Um dos méritos de Super 8, e isso é importante ressaltar, é que todas as personagens são simpáticas. Elle Fanning é excelente e acho que, se não fizer besteira, vai muito longe. Nunca tinha visto filme com ela, ou não lembrava da menina, e fiquei impressionada.
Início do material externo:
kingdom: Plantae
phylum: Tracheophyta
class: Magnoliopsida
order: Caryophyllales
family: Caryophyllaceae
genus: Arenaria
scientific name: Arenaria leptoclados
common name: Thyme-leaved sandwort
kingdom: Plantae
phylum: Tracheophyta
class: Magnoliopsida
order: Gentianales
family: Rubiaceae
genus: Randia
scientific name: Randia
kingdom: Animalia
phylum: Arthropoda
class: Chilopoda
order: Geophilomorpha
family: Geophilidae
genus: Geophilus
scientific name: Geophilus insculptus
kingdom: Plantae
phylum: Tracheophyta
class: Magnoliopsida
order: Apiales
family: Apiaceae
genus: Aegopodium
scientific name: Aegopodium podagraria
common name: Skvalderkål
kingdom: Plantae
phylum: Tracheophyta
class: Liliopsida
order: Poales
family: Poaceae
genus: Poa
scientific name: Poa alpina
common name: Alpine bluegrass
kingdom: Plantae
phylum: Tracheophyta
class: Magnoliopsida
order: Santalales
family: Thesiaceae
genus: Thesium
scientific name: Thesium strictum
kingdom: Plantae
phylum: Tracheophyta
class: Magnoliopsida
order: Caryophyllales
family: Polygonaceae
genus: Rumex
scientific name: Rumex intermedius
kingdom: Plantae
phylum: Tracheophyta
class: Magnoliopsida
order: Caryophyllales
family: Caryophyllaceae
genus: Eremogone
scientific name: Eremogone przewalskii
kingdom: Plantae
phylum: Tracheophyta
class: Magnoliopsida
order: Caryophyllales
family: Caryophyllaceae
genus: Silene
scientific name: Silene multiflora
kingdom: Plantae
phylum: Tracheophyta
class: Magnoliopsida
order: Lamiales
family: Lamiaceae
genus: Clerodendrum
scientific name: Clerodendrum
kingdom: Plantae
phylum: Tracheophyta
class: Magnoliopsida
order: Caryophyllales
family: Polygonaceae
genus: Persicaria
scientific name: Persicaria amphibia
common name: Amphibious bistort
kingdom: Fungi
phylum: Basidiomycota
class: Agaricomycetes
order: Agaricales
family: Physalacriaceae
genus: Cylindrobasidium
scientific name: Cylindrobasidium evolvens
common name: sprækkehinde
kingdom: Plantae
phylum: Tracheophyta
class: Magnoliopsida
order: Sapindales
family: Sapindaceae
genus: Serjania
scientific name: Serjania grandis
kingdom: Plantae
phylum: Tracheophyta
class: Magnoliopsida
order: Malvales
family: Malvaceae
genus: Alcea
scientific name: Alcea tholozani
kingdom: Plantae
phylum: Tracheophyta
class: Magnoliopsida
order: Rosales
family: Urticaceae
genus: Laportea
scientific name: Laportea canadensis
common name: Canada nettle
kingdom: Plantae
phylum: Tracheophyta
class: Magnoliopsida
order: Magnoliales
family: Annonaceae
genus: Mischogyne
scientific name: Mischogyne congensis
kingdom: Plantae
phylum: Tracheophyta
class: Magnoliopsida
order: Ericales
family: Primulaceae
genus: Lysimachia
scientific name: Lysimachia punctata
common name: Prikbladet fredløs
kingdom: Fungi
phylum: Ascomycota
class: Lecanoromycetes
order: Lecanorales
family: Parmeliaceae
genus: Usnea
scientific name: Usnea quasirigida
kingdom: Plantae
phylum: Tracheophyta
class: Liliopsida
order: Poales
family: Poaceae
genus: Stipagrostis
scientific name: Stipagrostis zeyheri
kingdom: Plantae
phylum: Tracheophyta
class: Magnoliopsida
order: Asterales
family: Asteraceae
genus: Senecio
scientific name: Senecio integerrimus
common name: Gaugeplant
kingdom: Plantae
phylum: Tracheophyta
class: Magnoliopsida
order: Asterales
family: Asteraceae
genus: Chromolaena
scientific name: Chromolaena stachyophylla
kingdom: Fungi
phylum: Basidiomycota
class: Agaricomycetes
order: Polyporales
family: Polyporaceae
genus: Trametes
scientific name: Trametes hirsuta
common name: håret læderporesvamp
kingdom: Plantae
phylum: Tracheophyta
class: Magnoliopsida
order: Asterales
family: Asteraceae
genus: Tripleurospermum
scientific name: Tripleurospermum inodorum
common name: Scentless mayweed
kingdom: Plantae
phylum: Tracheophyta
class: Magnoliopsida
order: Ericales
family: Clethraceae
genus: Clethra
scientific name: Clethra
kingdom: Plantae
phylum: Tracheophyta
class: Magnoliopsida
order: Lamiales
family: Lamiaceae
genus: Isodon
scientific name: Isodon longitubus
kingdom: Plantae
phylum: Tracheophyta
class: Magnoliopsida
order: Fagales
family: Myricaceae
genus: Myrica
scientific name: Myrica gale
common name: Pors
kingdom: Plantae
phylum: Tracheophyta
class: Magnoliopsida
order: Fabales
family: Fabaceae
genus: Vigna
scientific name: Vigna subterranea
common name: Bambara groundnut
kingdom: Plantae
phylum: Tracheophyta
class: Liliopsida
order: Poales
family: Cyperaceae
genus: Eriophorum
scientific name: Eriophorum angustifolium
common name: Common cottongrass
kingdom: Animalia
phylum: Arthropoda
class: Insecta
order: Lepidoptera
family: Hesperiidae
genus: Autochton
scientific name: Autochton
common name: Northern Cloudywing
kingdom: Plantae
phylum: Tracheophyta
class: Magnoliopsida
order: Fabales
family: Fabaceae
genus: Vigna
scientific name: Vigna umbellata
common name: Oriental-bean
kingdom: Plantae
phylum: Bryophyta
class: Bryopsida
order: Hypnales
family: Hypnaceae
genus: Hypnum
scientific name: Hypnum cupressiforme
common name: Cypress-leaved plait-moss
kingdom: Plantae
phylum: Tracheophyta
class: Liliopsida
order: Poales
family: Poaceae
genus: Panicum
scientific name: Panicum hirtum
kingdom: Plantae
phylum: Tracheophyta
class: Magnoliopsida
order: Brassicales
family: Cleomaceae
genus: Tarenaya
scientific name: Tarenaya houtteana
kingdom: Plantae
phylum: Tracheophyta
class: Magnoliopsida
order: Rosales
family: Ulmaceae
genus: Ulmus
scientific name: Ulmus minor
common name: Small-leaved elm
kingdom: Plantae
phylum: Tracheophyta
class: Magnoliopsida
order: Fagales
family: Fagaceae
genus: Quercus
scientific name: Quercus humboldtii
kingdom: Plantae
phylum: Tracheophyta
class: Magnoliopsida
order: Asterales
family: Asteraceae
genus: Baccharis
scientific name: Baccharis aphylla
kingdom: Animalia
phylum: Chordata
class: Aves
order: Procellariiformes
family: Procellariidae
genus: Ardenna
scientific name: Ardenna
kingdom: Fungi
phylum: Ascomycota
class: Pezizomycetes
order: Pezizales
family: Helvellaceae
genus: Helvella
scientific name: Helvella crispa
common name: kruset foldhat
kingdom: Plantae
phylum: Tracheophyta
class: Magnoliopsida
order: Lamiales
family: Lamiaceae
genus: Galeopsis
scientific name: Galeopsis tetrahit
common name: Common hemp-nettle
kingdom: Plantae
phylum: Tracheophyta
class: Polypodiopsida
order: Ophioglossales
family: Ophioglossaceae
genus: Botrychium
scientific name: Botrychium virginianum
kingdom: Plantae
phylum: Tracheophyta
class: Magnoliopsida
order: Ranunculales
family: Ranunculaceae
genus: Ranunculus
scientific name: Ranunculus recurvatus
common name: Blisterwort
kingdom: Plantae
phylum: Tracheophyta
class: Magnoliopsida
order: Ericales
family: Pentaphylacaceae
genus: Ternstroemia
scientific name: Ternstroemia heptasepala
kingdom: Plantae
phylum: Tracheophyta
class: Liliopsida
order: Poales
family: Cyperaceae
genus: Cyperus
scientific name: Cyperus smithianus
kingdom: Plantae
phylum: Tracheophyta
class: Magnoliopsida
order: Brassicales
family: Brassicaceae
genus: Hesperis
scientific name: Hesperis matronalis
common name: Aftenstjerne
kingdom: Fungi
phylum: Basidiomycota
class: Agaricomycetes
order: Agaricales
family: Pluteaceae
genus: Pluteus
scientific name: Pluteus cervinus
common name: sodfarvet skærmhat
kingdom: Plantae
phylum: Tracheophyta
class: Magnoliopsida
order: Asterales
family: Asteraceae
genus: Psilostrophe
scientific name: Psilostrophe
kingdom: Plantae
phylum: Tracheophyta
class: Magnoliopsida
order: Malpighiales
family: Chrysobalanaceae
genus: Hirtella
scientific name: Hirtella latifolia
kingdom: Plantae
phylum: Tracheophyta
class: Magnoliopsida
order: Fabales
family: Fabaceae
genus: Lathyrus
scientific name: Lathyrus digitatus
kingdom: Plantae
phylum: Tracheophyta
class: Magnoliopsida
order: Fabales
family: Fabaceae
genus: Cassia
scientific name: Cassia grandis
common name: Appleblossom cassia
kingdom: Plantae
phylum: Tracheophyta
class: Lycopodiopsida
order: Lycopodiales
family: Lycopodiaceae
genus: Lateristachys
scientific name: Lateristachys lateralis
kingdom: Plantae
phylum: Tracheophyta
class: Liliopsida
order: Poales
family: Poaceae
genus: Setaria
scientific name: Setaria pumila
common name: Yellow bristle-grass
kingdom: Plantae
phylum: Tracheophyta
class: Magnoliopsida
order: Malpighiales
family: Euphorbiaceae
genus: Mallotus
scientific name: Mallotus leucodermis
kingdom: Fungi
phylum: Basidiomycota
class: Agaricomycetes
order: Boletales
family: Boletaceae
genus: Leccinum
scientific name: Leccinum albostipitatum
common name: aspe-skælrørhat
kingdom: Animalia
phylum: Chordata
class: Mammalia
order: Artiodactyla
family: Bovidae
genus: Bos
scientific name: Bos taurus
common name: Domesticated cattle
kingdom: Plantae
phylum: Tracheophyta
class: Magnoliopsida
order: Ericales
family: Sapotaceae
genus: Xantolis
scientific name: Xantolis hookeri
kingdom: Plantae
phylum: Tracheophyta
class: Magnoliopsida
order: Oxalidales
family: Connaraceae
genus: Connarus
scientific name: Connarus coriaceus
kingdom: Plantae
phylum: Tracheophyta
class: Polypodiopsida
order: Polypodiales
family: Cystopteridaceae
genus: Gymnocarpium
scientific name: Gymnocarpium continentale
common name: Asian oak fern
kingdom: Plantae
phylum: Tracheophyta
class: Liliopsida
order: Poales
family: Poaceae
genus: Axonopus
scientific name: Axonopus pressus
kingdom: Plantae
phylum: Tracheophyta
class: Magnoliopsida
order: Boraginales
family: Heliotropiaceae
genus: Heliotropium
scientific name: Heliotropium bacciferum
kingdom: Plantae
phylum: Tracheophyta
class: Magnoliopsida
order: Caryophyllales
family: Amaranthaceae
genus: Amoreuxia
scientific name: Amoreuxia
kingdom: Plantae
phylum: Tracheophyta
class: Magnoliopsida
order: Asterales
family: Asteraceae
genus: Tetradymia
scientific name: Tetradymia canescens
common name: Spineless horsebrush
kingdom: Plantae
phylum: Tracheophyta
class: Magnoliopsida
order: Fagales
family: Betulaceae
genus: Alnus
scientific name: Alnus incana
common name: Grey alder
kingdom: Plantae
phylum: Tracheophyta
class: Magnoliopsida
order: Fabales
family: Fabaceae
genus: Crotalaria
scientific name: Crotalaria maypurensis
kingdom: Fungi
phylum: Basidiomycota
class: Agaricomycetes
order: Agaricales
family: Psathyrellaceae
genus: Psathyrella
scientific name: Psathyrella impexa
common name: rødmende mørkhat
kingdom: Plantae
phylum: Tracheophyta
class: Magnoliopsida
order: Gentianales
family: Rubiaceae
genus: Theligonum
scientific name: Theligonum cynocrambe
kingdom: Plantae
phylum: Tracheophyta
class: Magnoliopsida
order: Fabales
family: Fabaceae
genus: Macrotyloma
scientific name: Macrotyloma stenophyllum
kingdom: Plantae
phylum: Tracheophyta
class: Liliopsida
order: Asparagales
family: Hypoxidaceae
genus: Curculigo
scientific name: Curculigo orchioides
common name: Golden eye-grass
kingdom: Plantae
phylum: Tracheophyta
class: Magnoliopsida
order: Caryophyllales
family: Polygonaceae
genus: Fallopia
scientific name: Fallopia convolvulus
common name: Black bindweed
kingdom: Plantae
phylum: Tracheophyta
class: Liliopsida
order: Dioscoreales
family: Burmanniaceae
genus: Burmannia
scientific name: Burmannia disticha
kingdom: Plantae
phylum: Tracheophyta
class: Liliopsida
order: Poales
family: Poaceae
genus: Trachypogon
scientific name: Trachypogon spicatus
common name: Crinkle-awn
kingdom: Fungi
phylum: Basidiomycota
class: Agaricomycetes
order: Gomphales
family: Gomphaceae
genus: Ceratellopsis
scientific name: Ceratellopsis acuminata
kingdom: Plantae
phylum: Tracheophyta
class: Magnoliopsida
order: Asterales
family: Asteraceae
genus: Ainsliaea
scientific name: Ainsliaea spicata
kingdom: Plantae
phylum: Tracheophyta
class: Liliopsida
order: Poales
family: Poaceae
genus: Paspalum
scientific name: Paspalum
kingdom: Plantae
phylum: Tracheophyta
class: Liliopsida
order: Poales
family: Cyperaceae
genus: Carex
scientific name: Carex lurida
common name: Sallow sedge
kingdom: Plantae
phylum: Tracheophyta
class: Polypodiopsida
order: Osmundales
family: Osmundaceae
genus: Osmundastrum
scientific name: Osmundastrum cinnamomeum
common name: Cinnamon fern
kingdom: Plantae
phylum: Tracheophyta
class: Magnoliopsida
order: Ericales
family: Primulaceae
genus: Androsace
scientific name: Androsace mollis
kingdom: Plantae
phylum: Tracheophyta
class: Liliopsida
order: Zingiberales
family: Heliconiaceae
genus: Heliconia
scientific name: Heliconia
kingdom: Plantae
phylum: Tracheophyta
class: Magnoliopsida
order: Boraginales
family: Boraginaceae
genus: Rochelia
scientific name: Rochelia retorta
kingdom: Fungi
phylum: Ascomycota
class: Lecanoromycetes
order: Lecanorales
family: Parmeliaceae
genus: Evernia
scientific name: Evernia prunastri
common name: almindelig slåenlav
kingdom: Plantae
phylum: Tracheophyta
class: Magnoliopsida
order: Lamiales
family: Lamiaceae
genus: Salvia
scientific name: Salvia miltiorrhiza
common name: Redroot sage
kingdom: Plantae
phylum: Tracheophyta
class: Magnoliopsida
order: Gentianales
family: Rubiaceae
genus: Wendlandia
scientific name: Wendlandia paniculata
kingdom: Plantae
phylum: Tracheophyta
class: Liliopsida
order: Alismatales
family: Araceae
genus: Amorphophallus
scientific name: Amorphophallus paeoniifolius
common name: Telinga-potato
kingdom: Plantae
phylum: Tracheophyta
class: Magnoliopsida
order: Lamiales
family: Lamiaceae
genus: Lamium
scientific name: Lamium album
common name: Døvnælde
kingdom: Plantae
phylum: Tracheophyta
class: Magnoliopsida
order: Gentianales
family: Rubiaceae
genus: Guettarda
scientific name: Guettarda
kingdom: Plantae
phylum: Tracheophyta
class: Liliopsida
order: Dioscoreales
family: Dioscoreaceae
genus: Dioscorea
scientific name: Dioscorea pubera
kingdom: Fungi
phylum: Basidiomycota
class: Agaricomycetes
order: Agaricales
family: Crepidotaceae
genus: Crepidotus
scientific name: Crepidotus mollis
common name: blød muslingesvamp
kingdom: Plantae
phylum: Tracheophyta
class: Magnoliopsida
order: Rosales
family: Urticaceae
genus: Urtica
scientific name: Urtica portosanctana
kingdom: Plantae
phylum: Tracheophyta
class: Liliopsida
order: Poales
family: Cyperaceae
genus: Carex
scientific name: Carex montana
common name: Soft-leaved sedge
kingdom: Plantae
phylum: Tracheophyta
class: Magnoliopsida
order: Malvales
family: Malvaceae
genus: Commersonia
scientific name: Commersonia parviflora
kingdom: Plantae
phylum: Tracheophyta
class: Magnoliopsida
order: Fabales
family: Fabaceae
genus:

Curiosamente, ela me pareceu mais velha que os meninos, especialmente o que faz Joe Lamb, Joel Courtney, mas ele é mais de dois anos mais velho que ela (*meu marido não vai acreditar...*). A rigor, o filme é “de garotos”, já que Elle é meio que o elemento estranho no grupo e os personagens adultos importantes são todos homens. No entanto, o filme cumpre a Bechdel Rule pois tem duas personagens femininas com nome, pois além de Alice há a mãe e uma irmã de Charles. Tudo bem que a mãe do garoto é chamada o tempo inteiro de Sr.ª Kaznyk e eu não tenha ouvido em nenhum momento o nome da irmã de Charles (*apesar do nome da persoangem estar nos créditos*), mas as duas conversam entre si e não é sobre homem... Já a personagem de Elle Fanning só interage com os garotos e o pai, mas é, de longe, a atuação mais brilhante do filme a meu ver.

É isso, recomendo muito Super 8, acho que pode agradar tanto aos fãs de filmes centrados em relacionamentos, quanto aos de ficção científica e aventura. Fora, claro, aqueles que são admiradores do J.J. Abrams. Eu ainda preciso resenhar Capitão América, que eu assisti na estréia, em Recife, mas queria ver de novo... quem sabe eu consigo, mas, se não for o caso, farei uma resenha de qualquer jeito.